Old Soul Songs For A New World Order

Neumu Contributing Editor Michael Lach writes: College-rock wunderkind Bright Eyes sang of an "old soul song for a new world order" on this year's fine I'm Wide Awake, It's Morning. In reality, old Southern soul was back in 2005 — not the funky, frat-boy jams as much as the slow Southern backwoods soul that recalls the finest of the Stax era. Here are some of my favorites from this past year.

1. Dan Penn and Spooner Oldham, "Old Folks," Moments From This Theatre (Proper): Dan Penn is the great lost living legend of American music, still relatively unknown despite writing hits for Otis, Janis, Aretha, and Alex Chilton. This tune, a longtime concert closer, has lyrics worthy of a Hallmark card, but thanks to the utter lack of pretense he makes it believable and emotional. The live Moments From This Theatre was a treasure at inflated import-only prices; it's essential listening now that it's finally been released stateside.

2. Sharon Jones and the Dap-Kings, "This Land Is Your Land," Naturally (Daptone): It takes nerve to cover one of the most played and loved songs in the American songbook. But besides bringing a James Brown funk to the Guthrie classic, Sharon Jones and band uncover the lesser-played verses that certainly lean towards lefty politics. Her latest record, Naturally, is a wonderful collection of tunes that sounds old and yet feels modern, and is only a shadow of her power as a live performer.

3. Betty LaVette, "How Am I Different," I've Got My Own Hell to Raise (Anti): LaVette's return to form is a collection of women-penned tracks produced by Joe Henry. Here, she turns one of Aimee Mann's best into a grooving, shuffling R&B jam that smolders.

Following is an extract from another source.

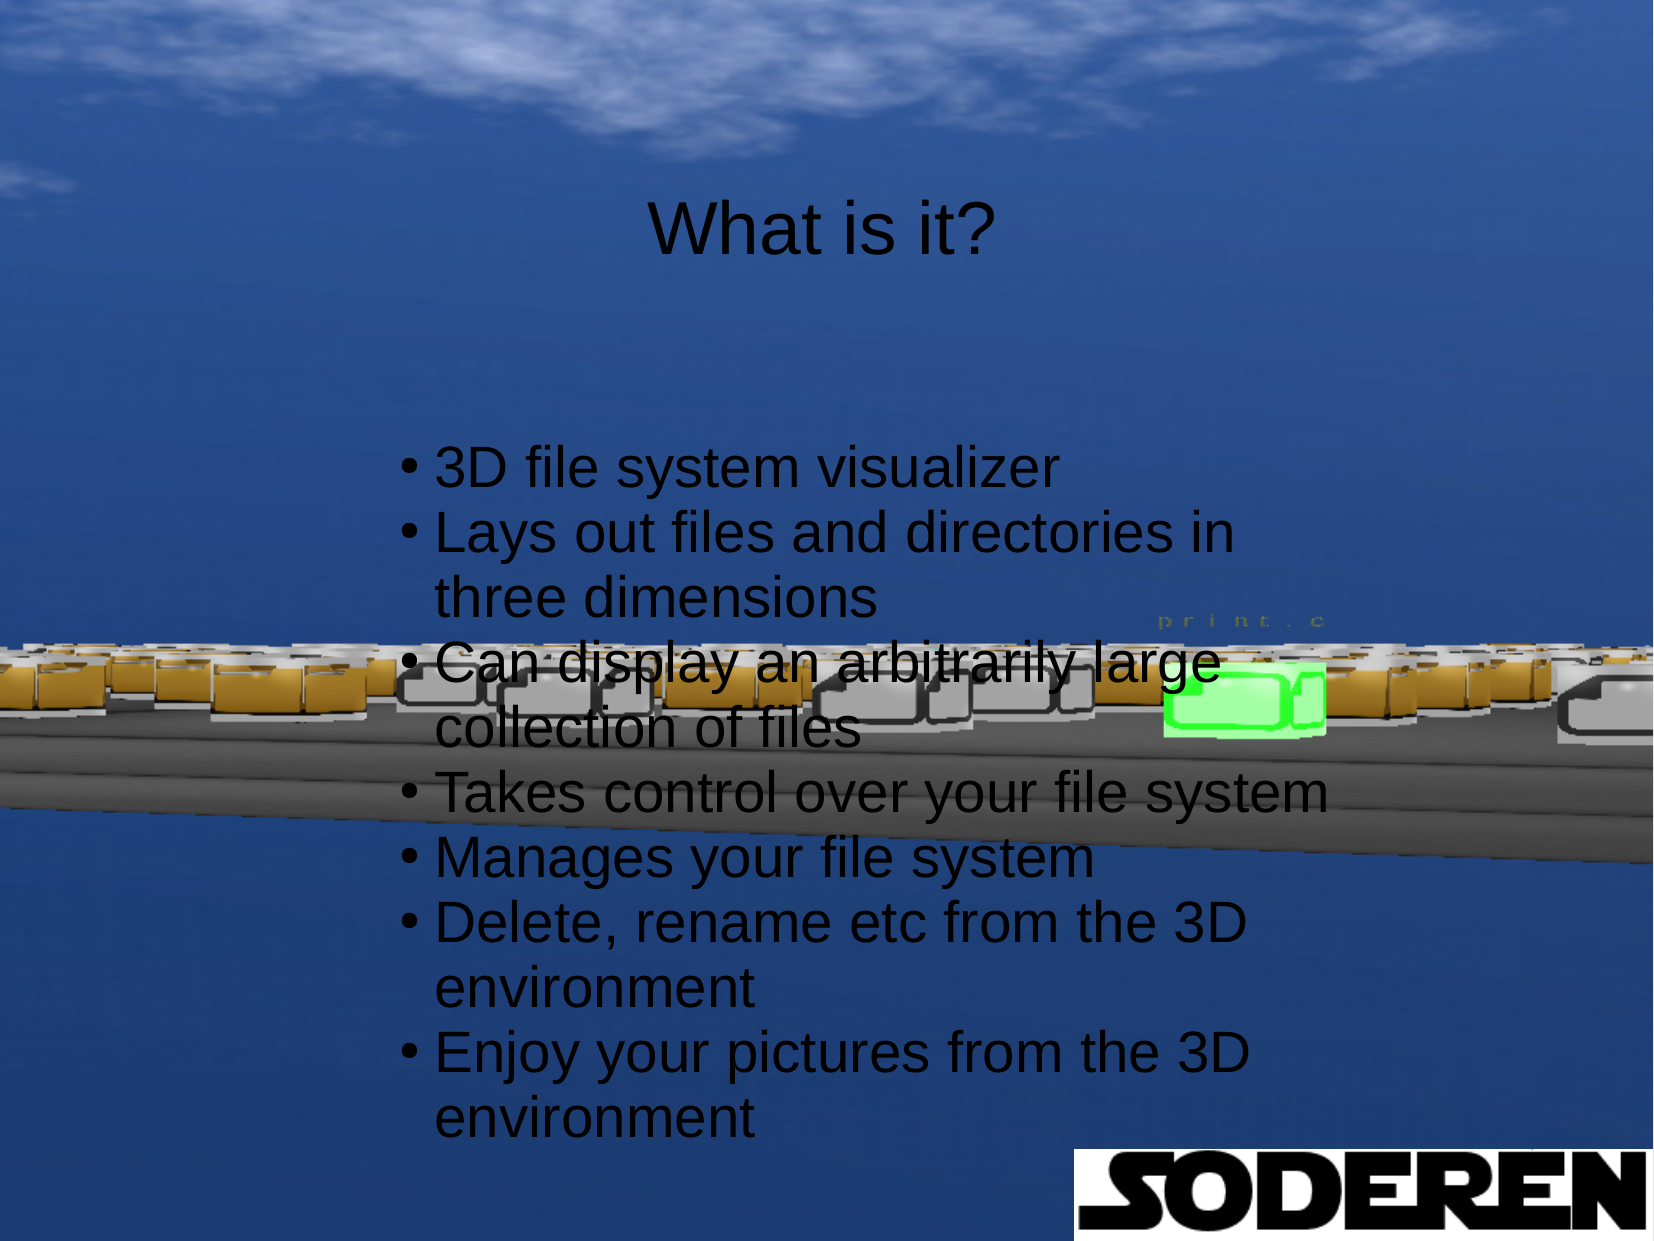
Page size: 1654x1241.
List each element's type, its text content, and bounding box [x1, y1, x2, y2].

text_box What is it? [632, 179, 1013, 278]
text_box 3D file system visualizer Lays out files and directories in three dimensions Can display an arbitrarily large collection of files Takes control over your file system Manages your file system Delete, rename etc from the 3D environment Enjoy your pictures from the 3D environment [384, 427, 1347, 1160]
picture [0, 0, 1654, 1241]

4. Irma Thomas, "Back Water Blues," Our New Orleans 2005 (Nonesuch): Covering the Bessie Smith classic, this tune takes on an added resonance in the post-Katrina world, punctuated by a particularly gritty Doyle Bramhall guitar sound. "I woke up this morning, couldn't even get outta my door," indeed. Here's hoping her New Orleans nightclub the Lion's Den is re-opening soon.

5. Irma Thomas, "Loving Arms," I Believe to My Soul Volume 1 (Rhino/Work Song): Another one of Joe Henry's new soul recordings, this track has a delightfully slow-jam feel set to the oh-so-subtle Allen Toussaint piano. When the guitar and backup choir come in right towards the end, I still get chills up my spine.

6. The Country Soul Revue, "Chicago Afterwhile," Testifying (Casual): A new Dan Penn composition, and the strongest cut on this new collection of old soul legends doing things Nashville-style.

7. Bobby Purify, "Better to Have It," Better to Have It (Proper): Bobby Purify is a singer's singer, and his comeback record is steeped in deep Southern soul. Though he recently turned 60 and went blind, his voice is still burnished and hungry, just like in the days of "I'm Your Puppet."

8. Percy Sledge, "Shining Through the Rain," Shining Through the Rain (Varese): The whispering guitar and clap drums that punctuate the title track of Sledge's overlooked 2004 album give a wonderfully upbeat punch to this rousing tune. Sledge's voice sounds as warm and round as ever.

9. Solomon Burke, "I Need Your Love in My Life," Make Do With What You Got (Shout Factory): The Bishop of Soul's second Joe Henry-produced comeback album wasn't as deep as 2002's Don't Give Up on Me, but this funky burner shows there's still plenty of fire in him.

10. Sid Selvidge, "Since I Met You Baby," Live At Otherlands (Archer): Selvidge has been playing in and around Memphis for years, with blues legends like Furry Lewis, with the should-have-been super group Mud Boy and the Neutrons, and on his own. On this live recording of the Ivory Joe Hunter classic, he distills a tremendous song down to its simple rawness, with dazzling results.